Face à ces arguments péremptoires, « Barzan » tente de rectifier les conclusions de l’expert « Lingua ». Ses parents, d’origine kurde, ont été déplacés dans les années ‘20. Etant né et ayant vécu jusqu’à 19 ans à 140 km de Téhéran, et ayant attendu l’âge de 30 ans pour s’installer dans la région kurde, il parle forcément le farsi de la capitale. Il souligne aussi que le personnel médical et paramédical n’a pas été touché par les purges, après la révolution de 1979, de sorte que son parcours professionnel n’a pas été entravé.

Saisie d’un recours le 27 avril 2001, la CRA demande des précisons à l’Ambassade de Suisse à Téhéran, qui précise que certaines cérémonies kurdes ne se déroulent plus selon la tradition et que les mets mentionnés lors de l’analyse « Lingua » sont bien originaires du Kurdistan. Bénéficiant, ce qui est exceptionnel, d’une avocate qui a obtenu l’assistance judiciaire, le requérant produit l’attestation d’un Kurde iranien travaillant pour le HCR, qui après un entretien avec l’intéressé conclut à son appartenance kurde. Le 7 août 2003, un professeur en langues orientales de l’Université de Harvard prend position pour « Barzan » en soulignant que de nombreux Kurdes déplacés de leur région d’origine ont perdu l’habitude de pratiquer leur langue maternelle. Diverses traductions d’ouvrages savants sont également versées au dossier.

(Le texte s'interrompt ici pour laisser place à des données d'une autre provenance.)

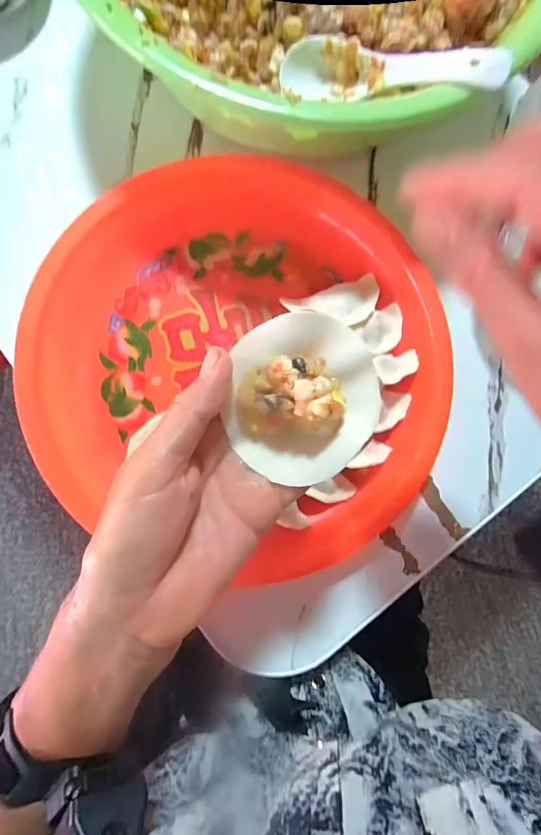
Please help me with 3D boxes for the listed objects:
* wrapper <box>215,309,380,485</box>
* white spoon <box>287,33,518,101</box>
[{"bbox_3d":[0.016,-0.009,0.190,0.067,0.028,0.075,6,84,-5],"label":"wrapper"},{"bbox_3d":[0.072,-0.213,0.256,0.134,0.023,0.030,19,82,22],"label":"white spoon"}]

Dans sa décision du 27 novembre 2007, le TAF prend en fin de compte le contre-pied de l’expert « Lingua » et annule la décision de l’ODM. Le fait que « Barzan » parle un farsi parfait ne permet pas de remettre en cause ses origines. Un ouvrage sur la dispersion des Kurdes en Iran mentionne même la migration forcée de la famille de « Barzan ». La méconnaissance des pratiques traditionnelles peut s’expliquer lorsqu’on a toujours vécu en milieu urbain. De nombreuses pièces officielles démontrent aussi que l’intéressé a bel et bien exercé comme pharmacien dans le Kurdistan, et sa méconnaissance de certaines rues ne permet pas de conclure qu’il n’était pas installé dans la ville mentionnée. En fin de compte, il est plausible qu’il se soit engagé pour soutenir des acteurs politiques de son ethnie d’origine. Les membres et sympathisants du PDKI étant menacés de détentions, de tortures et d’exécutions, l’asile lui est accordé.

Signalé par : site Web du TAF

Sources : décision du TAF du 27 novembre 2007, D-7183/2006.